→ Exercise
Your task is to repeat the entries word for word while leaving out the pictures.

→ Stored data entries

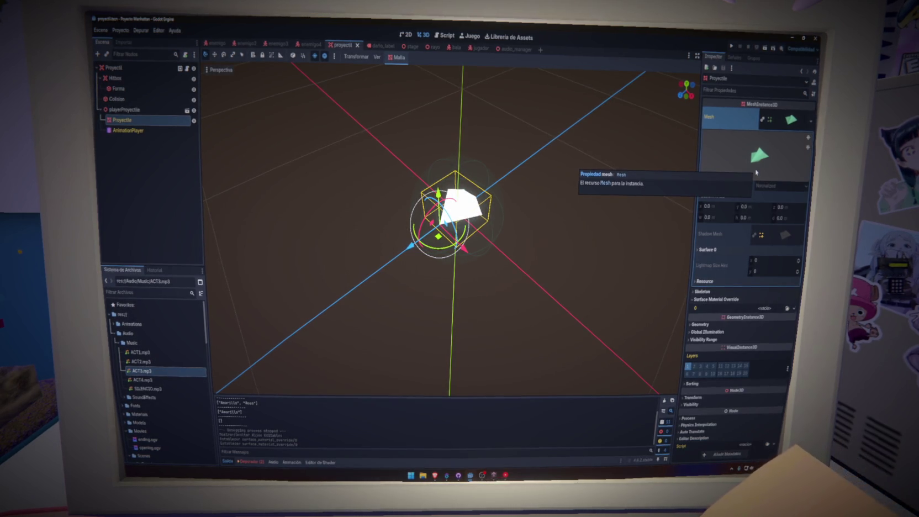
Step: Collapse the Proyectile mesh's resource and surface material sections in the Inspector
{"action": "left_click", "coordinate": [792, 119]}
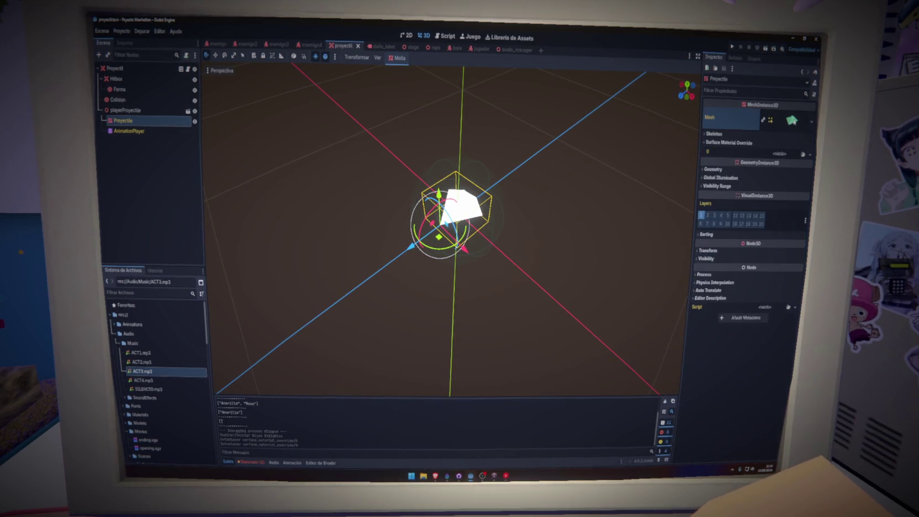
{"action": "left_click", "coordinate": [728, 141]}
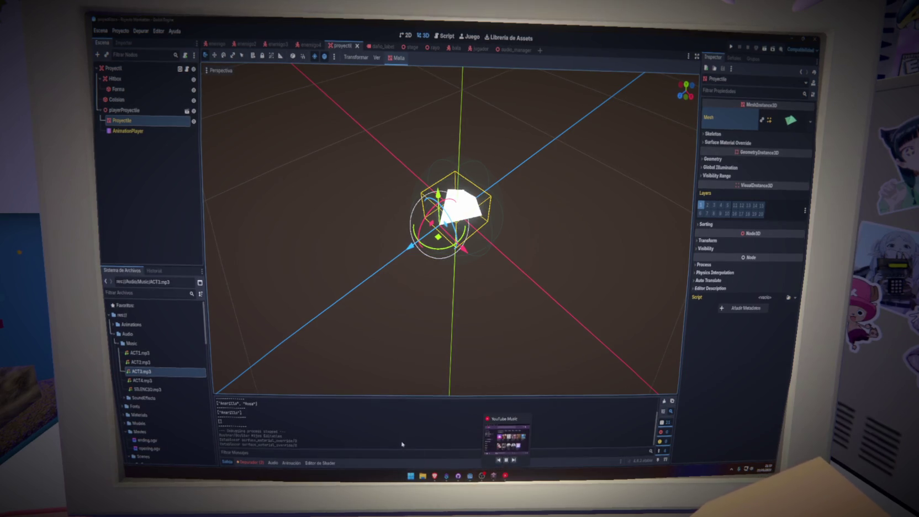
{"action": "left_click", "coordinate": [250, 463]}
Step: Clear the debugger's errors, return to Salida, and select the Hitbox node
{"action": "left_click", "coordinate": [259, 391]}
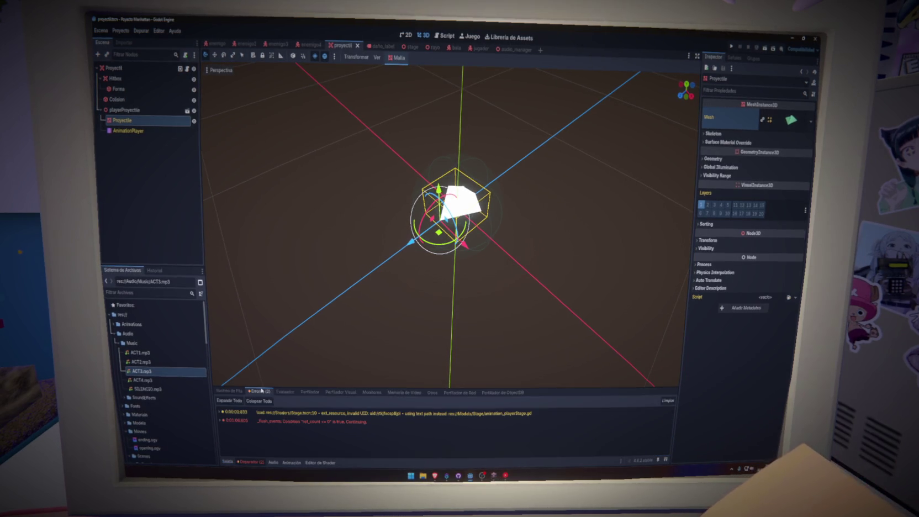
{"action": "left_click", "coordinate": [668, 399]}
{"action": "left_click", "coordinate": [226, 460]}
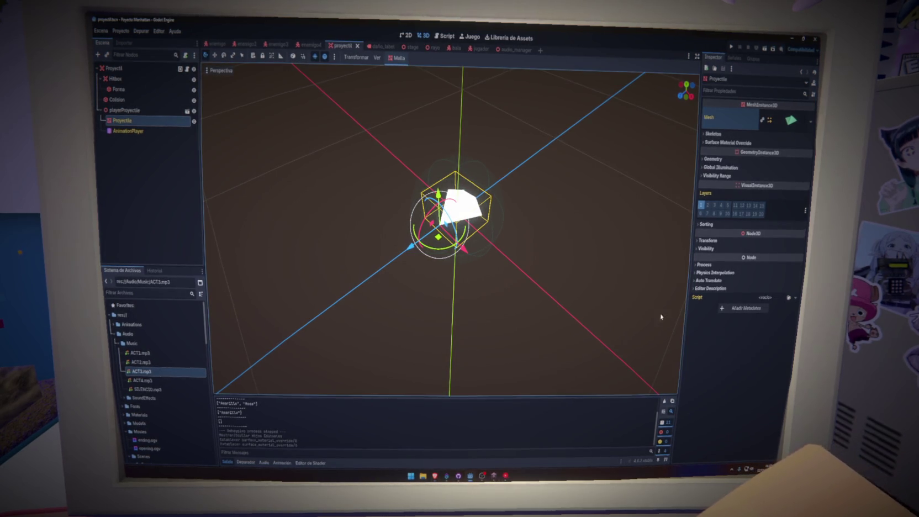
{"action": "left_click", "coordinate": [591, 293]}
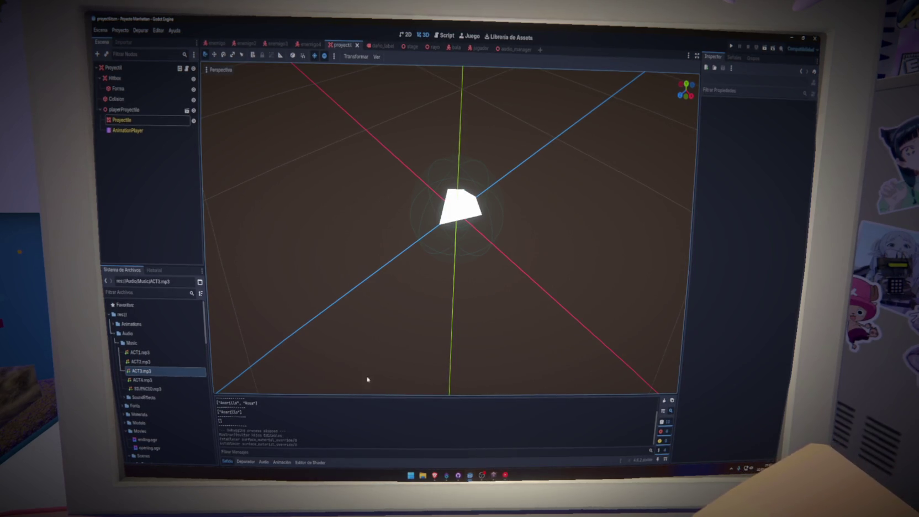
{"action": "left_click", "coordinate": [116, 78]}
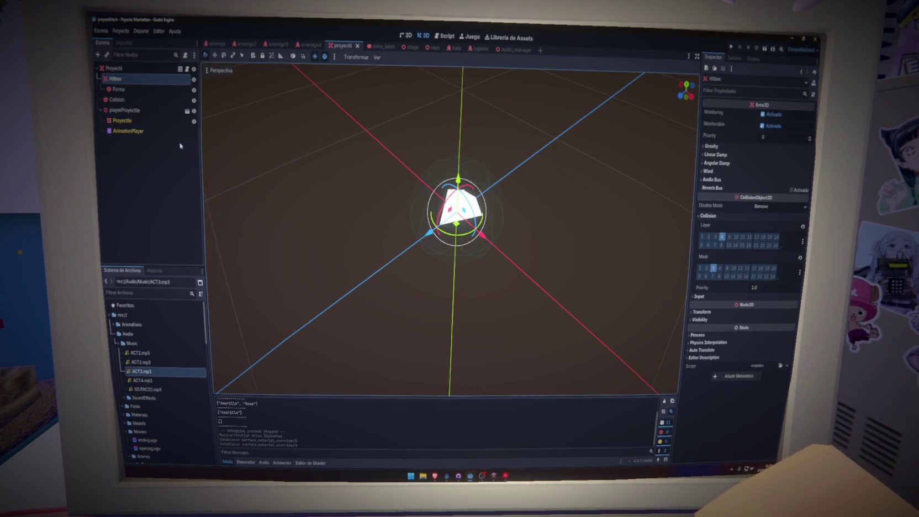
Step: Preview the ProyectileIdle animation on the AnimationPlayer, then stop and reset it
{"action": "left_click", "coordinate": [137, 131]}
{"action": "left_click", "coordinate": [137, 121]}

→ Exercise solution
Step: Collapse the Proyectile mesh's resource and surface material sections in the Inspector
{"action": "left_click", "coordinate": [792, 119]}
{"action": "left_click", "coordinate": [728, 141]}
{"action": "left_click", "coordinate": [250, 463]}
Step: Clear the debugger's errors, return to Salida, and select the Hitbox node
{"action": "left_click", "coordinate": [259, 391]}
{"action": "left_click", "coordinate": [668, 399]}
{"action": "left_click", "coordinate": [226, 460]}
{"action": "left_click", "coordinate": [591, 293]}
{"action": "left_click", "coordinate": [116, 78]}
Step: Preview the ProyectileIdle animation on the AnimationPlayer, then stop and reset it
{"action": "left_click", "coordinate": [137, 131]}
{"action": "left_click", "coordinate": [137, 121]}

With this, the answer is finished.